Test Example 3 β-Glucuronidase Inhibitory Activity β-Glucuronidase inhibitory activity was determined by the method of Umezawa et al.
(J. Antibiotics, 27, 963 (1974)). That is, to 180 μl of 0.1 M sodium acetate buffer (pH 5.0) containing 0.5 mM substrate phenolphthalein-glucuronic acid and A-72363, 20 μl of a solution containing bovine liver β-glucuronidase (manufactured by Sigma) was added, and 37
After reacting at 0 ° C for 1 hour, 0.5 ml of 0.5 M glycine-KOH buffer (pH 10.5) was added and the mixture was centrifuged at 3000 rpm for 5 minutes. After centrifugation, the absorbance of the supernatant at 550 nm was measured to quantify the released phenolphthalein.

As a result, A-72363 and cystatin B
The IC ₅₀ of each was 0.15 μg / ml and 48.0 μg / ml, respectively.

From the above, the novel compound A-723 of the present invention
63 is useful as a cancer metastasis inhibitor or an anticancer agent.

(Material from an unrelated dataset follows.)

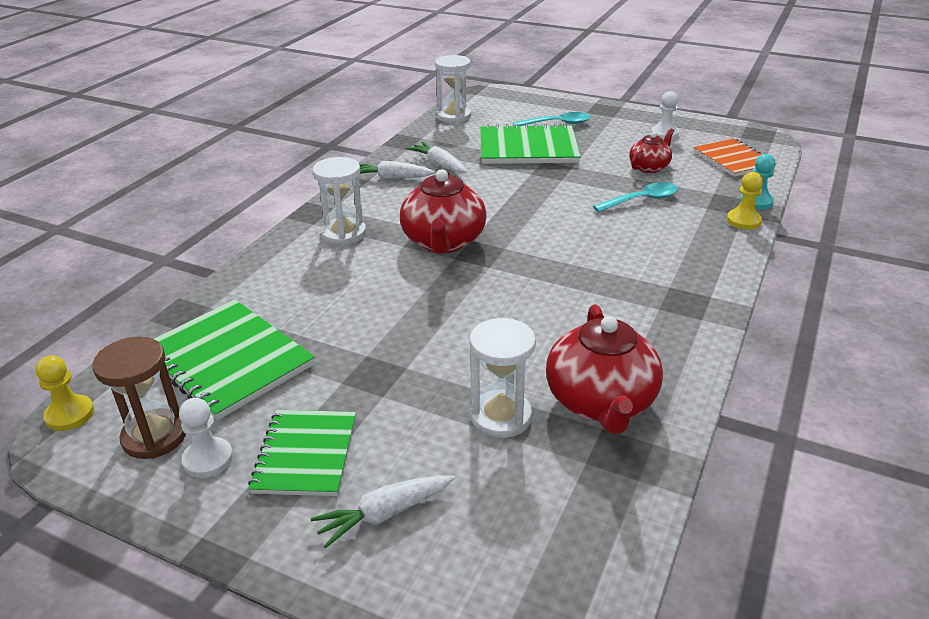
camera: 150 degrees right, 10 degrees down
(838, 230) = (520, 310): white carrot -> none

 ─────────────────────────────────────────────────── ─── Continuation of the front page (72) Inventor Yoshinori Ogawa, 389-4 Oigata, Shimokawa, Izumi-cho, Iwaki, Fukushima Prefecture Sankyo Co., Ltd. (72) Ryuzo Enokida 33 Miyukigaoka, Tsukuba City, Ibaraki Sankyo Co., Ltd. (72) Inventor Naoo Okazaki 33 Miyukigaoka, Tsukuba, Ibaraki Sankyo Co., Ltd. (72) Takeshi Kinoshita 1-25-2 Hiromachi, Shinagawa-ku, Tokyo Sankyo Co., Ltd.

Claims (4)

[Claims] 1. A-723 having the following structural formula (I):
63 or salt thereof. [Chemical 1] 2. A-723 having the following physicochemical properties:
63 or salt thereof: 1) Property of substance: amphoteric water-soluble white powder 2) Molecular formula: C ₈ H ₁₄ N ₂ O ₅ 3) Molecular weight: 218 (measured by FAB mass spectrum method) 4) High resolution mass spectrometry: glycerin- The precise mass [MH] ⁻ in the high resolution negative ion FAB mass spectrum measured using water as a matrix is as shown below. Measured value 217.0804 Calculated value: 217.0824 5) Elemental analysis (%): Measured value as C ₈ H ₁₄ N ₂ O ₅ .H ₂ O C 41.07, H 6.43, N 12.28 Calculated value: C 40.67, H 6.83, N 11.86 6 ) Specific rotation: [α] _D ²⁷ −59 ° (c0.66, water) 7) Ultraviolet absorption spectrum: The ultraviolet absorption spectrum measured in water shows a terminal absorption at 220 nm or less. 8) Infrared absorption spectrum: λ _max cm ^-1 potassium bromide (KBr) The infrared absorption spectrum measured by the tablet method is as shown below. 3351,1673,1590,1525,
1447,1394,1372,1300,1283,1267,1188,1139,1115,1085,
1035,1008,965,889,850,833,750,707. 9) ¹ H-nuclear magnetic resonance spectrum: (δ: ppm) 1 normal deuterated ammonia water, water ( H DO = 4.75 pp) as internal standard
¹ H-nuclear magnetic resonance spectrum (360 m)
MHz) is as shown below. 2.05 (s), 2.55 (dt, J = 4.4,
9.9Hz), 2.76 (dd, J = 4.4,13.0Hz), 3.06 (dd, J = 9.9,13.0H
z), 3.79 (t, J = 4.1Hz), 4.27 (br.t), 4.80 (d, J = 4.1Hz). 10) ¹³ C-nuclear magnetic resonance spectrum: (δ: ppm) ¹³ C-nuclear magnetic resonance spectrum (90 MHz) measured using 1,4-dioxane (67.4 ppm) as an internal standard in 1N deuterated ammonia water is , As shown below. 23.2 (q), 38.0
(t), 48.3 (d), 62.9 (d), 68.9 (d), 70.6 (d), 175.2 (s), 180.6
(s). 11) Solubility: Soluble in water. Acetic acid, pyridine, methanol,
Insoluble or insoluble in organic solvents such as ethanol, acetone, chloroform, ethyl acetate, benzene, ether, hexane, and petroleum ether. 12) Color reaction: Positive for ninhydrin reagent. 13) High Performance Liquid Chromatography: Column; Asahi Pack ES502N (7.6 φ x 100 mm, manufactured by Asahi Kasei Co., Ltd.) Solvent: 1 mM phosphate buffer (pH 6.5) Flow rate: 1.0 ml / min Detection wavelength; 210 nm retention time; 11.5 minutes. 3. A-72 belonging to the genus Streptomyces
A 363-producing bacterium was cultivated, and from the culture,
The method for producing A-72363, which comprises: 4. The A-72363-producing bacterium belonging to the genus Streptomyces according to claim 3, which is Streptomyces nobilis SANK 60192 (Microtechnical Research Institute No. 4000: BP-4000). Manufacturing method of -72363.